Geometry from the Land of the Incas
- Website type: Educational
- Owner: Antonio Gutierrez
- Creator: Antonio Gutierrez
- Website: http://www.gogeometry.com/
- Commercial: No

= Geometry from the Land of the Incas =

Geometry from the Land of the Incas is a free geometry website funded by advertising, aimed mainly at high school and college age students.

Developed by Antonio Gutierrez, the site uses sound, dynamic geometry, animations, science, and Incan history with the goal of raising students' interest in Euclidean geometry.

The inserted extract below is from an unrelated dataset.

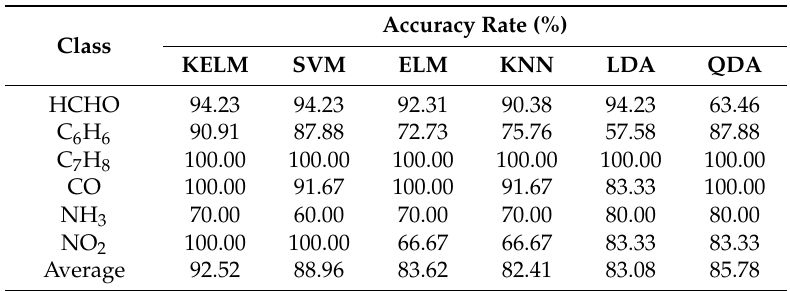
Table 8. Accuracy results of various feature extraction techniques and classification models for datasets in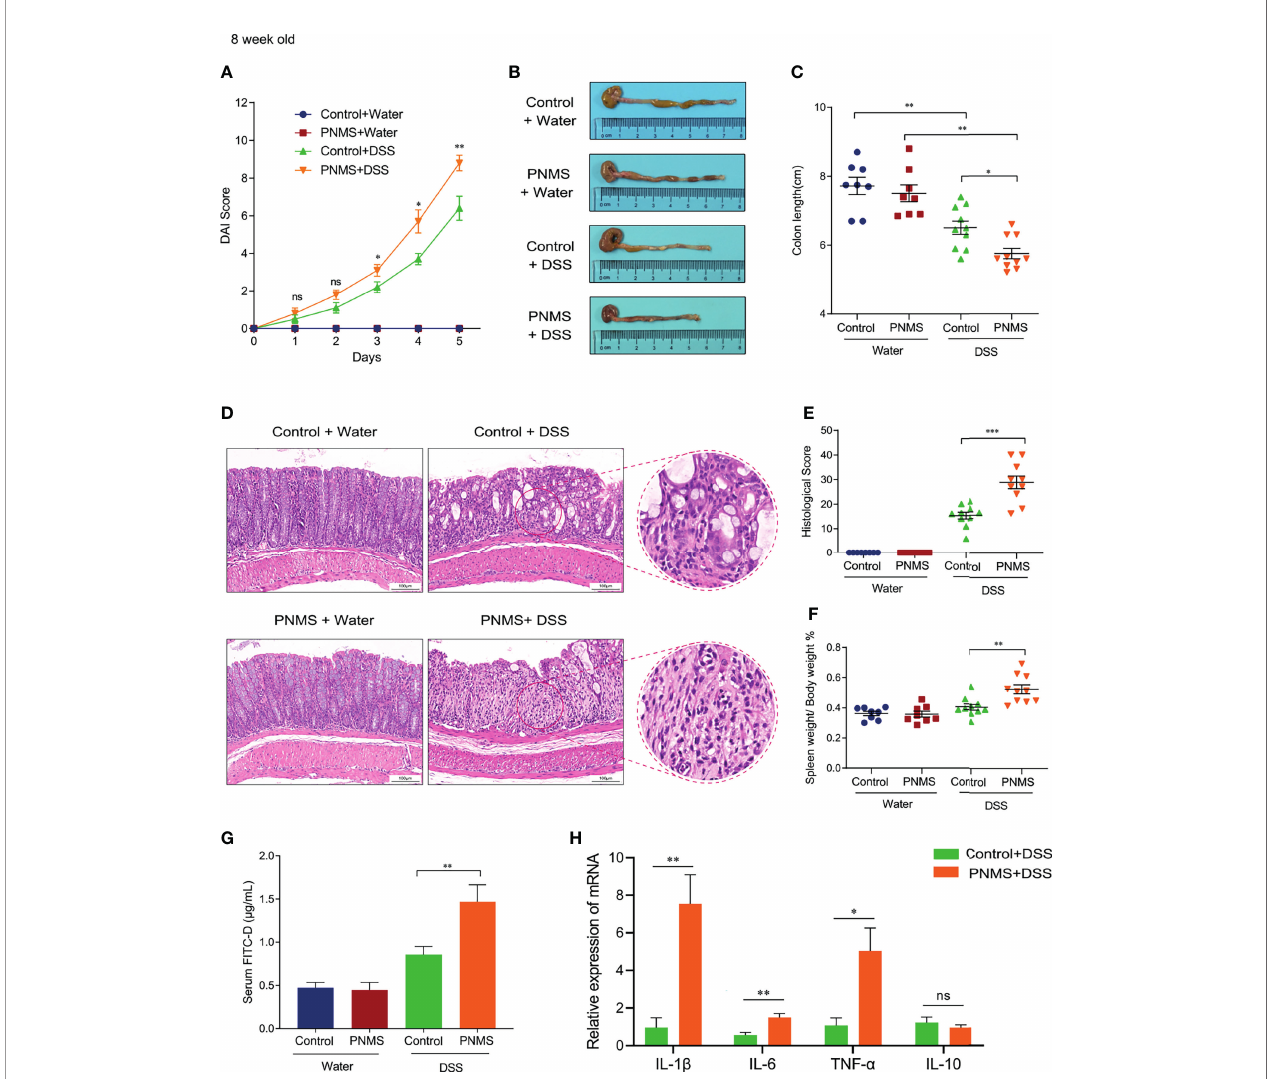
FIGURE 7 | Prenatal maternal stress aggravated the severity of experimental colitis in adult mice. (A) Disease activity index (DAI) scores during the process. (B) Colon appearance after treatment. (C) Colon lengths. (D) Histopathological changes of the colon section detected by hematoxylin and eosin (HE) staining. (E) Histological scores of colonic in fl ammation. (F) Ratio of spleen weight to body weight. (G) Fluorescein isothiocyanate – dextran (FITC-D) intestinal permeability assay. (H) Relative mRNA expressions of the in fl ammation factors in the colon. PNMS , prenatal maternal stress; DSS , dextran sulfate sodium. Scale bar , 100 m m. Magni fi cation, ×200. * p < 0.05, ** p < 0.01, *** p < 0.001. Control+Water ( n = 8), PNMS+Water ( n = 8), Control+DSS ( n = 10), PNMS+DSS ( n = 10). ns, P <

Numerous problems are presented with step-by-step solutions for each proof.

Around 2003, the website won several minor awards from educational publications, including One of the Top 10 educational Web Sites Canada's SchoolNet's in 2003 , the Knot #284 Canadian Mathematical Society , NCTM Illuminations Web Byte (National Council of Teacher of Mathematics), and one of 30 "Desert Island Theorems" of the book: "The Changing Shape of Geometry Celebrating a Century of Geometry and Geometry Teaching", the Mathematical Association UK.

The author designed the site for teachers, students and parents, and anyone else curious about geometry, mathematics, popular science, geography, Incan history and visual perception.

The site moved to www.gogeometry.com on November 5, 2007 from www.agutie.homestead.com.

== Site contents ==

Geometry from the Land of the Incas is divided into nine major categories: Geometry theorems and problems, Inca Geometry, Quizzes, Puzzles, Quotations, Inspiration, Landscapes, Mindmaps, and Geometric art. This site does include many advertisements and some people say they find it has very little, if any, interesting exploration of the Inca's understanding of geometry.

==Technical requirements==
Requires Flash Player 5.0 or higher version, Java Runtime Environment 1.3 or higher version and JavaScript.

This site is best viewed using Internet Explorer version 6.0 or higher, or Firefox version 1.5 or higher and at a display resolution of 1024 × 768 or higher.